PROBLEMS TO SOLVE:
[a] In the forum thread about making a Morse taper adapter, what size drill did the original poster have to go out and buy, and how much did it cost?
[b] Pull out every line of the records that contains the string "Winter", matching case exactly.

PASSAGE PROVIDED:

==================================================

# boring question



## SE18 (Sep 18, 2012)

Hi all, I'm making an MT3 to MT2 piece with taper. Outside is completed except for cutting off both ends used for holding in the chuck. It's aluminum. 

So now I'm working on the inside (MT2). I got through fine with a 3/8 followed by 1/2" drill. Then, I had to go out and buy a 5/8 drill ($17). Purpose is to widen the hole so I can then use my boring bar to make the taper (so the boring bar has room inside to back out).

So I finally got the 5/8 through but had a lot of difficulties, mainly these:

1. The bit got caught inside once
2. The bit started turning inside the tailstock chuck
3. The MT2 on the tailstock chuck which fits into tailstock started spinning

I was able to get through with light cuts and frequent backing out and used kerosene to cool the bit

So here are my questions

1. Is this typical?
2. Would the chuck's MT2 spinning in the tailstock hole cause damage?
3. Would the drill spinning in the chuck cause damage?
4. Is there a better way to do all of this?

Much thanks; you probably can tell I'm a beginner. LOL

DaveV


----------



## Tony Wells (Sep 18, 2012)

Hi Dave, I'll try to give a little input.

1. Is this typical?

No, it is not.

2. Would the chuck's MT2 spinning in the tailstock hole cause damage?

Potentially yes. Look inside the tailstock to see if there are any marks or damage. Feel with your finger. It should be very smooth. If it is damaged, you will want to correct it.

3. Would the drill spinning in the chuck cause damage?

Usually only to the drill. Drill shanks aren't typically hardened, so the chuck can get a good bite on them, so the drill can get kind of ugly if allowed to spin much. It's possible, though not as likely, that the jaws may have been damaged. They are hardened.

4. Is there a better way to do all of this?

There are other ways, let's put it that way. The preferred way for me is to use a MT shanked drill with a tank that locks in the tailstock to prevent spinning. It sounds like maybe you didn't have your chuck fully seated. My way of doing it is to ease the chuck into the tailstock to align myself, then draw it back about half-way, then slam it in as hard as I can. This takes a bit of practice not to put dings on the morse taper from not being lined up right, but it can be done. The taper will hold quite a bit of torque if properly seated.

I also prefer to use a reamer to finish the ID of anything I make with a morse taper socket. Just easier and faster to get an accurate ID. Especially on smaller tapers. And I don't recommend aluminum for a morse adapter. 

If you do the ID first, you can mount the piece on a proper factory taper from a drill or reamer and turn the OD between centers using it as a mandrel. Your concentricity will be better than chucking one end. Also, on the aluminum, it's too easy to crush and egg in the lathe chuck once you have drilled through. 

There are, as usual, many ways to remove the pelt from the feline. Those are just a couple of my thoughts. Others will add to it.


----------



## SE18 (Sep 18, 2012)

thanks for your very detailed reply


----------

==================================================

WORKING DATA:
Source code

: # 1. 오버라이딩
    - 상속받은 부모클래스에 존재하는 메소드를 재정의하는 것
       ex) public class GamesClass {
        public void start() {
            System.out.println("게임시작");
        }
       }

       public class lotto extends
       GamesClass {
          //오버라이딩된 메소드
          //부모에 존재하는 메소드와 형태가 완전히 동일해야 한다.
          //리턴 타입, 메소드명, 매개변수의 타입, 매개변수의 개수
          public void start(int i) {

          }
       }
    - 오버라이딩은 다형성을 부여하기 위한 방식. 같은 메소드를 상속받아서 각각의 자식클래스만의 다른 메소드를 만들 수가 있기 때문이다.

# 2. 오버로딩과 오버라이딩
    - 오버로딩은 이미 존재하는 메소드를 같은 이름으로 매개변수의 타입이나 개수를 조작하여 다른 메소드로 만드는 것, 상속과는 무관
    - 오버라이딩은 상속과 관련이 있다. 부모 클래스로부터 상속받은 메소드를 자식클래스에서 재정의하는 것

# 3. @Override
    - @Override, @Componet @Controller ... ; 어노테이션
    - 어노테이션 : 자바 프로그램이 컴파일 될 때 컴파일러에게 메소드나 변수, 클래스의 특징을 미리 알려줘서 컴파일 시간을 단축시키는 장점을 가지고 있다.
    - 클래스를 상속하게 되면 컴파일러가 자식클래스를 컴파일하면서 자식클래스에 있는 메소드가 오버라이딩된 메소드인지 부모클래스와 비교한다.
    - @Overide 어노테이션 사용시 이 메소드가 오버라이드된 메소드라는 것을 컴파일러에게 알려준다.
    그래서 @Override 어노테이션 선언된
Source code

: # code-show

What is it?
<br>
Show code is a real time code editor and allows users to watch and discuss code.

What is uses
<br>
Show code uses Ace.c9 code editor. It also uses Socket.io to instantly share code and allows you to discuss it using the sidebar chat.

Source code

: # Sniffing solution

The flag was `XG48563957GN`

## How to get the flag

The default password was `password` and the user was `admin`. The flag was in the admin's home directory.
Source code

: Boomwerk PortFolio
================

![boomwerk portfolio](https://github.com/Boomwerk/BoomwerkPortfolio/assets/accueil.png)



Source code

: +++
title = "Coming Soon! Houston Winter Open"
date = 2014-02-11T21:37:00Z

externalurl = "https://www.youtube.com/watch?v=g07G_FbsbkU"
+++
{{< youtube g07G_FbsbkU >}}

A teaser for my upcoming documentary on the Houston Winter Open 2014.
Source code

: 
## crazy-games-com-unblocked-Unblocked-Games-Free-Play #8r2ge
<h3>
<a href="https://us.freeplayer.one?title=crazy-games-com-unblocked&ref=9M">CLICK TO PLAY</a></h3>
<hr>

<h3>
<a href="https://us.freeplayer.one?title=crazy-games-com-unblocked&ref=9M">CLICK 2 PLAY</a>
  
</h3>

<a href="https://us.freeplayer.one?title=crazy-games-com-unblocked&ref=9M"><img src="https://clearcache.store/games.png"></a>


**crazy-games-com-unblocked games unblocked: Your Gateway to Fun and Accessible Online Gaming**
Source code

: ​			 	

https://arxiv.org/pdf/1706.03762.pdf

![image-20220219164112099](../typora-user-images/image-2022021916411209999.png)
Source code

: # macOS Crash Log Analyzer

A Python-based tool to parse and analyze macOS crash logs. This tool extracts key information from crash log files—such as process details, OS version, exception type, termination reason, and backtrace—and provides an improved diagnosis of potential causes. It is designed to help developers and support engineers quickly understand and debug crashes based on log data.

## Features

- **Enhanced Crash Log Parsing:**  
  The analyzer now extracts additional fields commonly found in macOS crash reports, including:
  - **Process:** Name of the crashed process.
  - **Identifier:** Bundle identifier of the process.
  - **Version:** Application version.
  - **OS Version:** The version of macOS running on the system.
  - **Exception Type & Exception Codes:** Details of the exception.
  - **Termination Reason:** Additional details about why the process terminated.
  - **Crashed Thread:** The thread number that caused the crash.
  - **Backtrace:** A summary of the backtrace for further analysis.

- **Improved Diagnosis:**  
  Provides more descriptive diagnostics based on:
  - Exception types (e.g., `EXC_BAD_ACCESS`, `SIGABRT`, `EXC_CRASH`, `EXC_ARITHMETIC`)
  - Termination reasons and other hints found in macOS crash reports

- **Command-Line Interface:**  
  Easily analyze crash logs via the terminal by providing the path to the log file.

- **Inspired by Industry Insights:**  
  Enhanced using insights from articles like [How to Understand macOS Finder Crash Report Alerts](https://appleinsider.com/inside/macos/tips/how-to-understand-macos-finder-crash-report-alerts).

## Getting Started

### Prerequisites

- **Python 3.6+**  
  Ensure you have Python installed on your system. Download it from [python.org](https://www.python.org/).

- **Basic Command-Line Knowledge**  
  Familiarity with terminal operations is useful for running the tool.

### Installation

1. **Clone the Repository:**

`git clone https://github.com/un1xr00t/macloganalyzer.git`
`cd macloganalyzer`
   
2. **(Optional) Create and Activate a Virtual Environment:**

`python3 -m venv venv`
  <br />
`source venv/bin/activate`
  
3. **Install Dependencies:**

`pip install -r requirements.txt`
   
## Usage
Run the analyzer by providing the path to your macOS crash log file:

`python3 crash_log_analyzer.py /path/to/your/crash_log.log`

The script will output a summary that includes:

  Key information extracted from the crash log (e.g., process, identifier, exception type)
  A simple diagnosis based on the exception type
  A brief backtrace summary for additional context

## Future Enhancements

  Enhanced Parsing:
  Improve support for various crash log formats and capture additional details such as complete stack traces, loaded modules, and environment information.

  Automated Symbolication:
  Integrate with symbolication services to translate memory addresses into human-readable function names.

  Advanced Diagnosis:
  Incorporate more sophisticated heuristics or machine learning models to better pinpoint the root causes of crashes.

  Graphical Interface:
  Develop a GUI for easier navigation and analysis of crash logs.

==================================================

ANSWERS BY ITEM NUMBER:
[a] A 5/8" drill, which cost $17.

[b]
title = "Coming Soon! Houston Winter Open"
A teaser for my upcoming documentary on the Houston Winter Open 2014.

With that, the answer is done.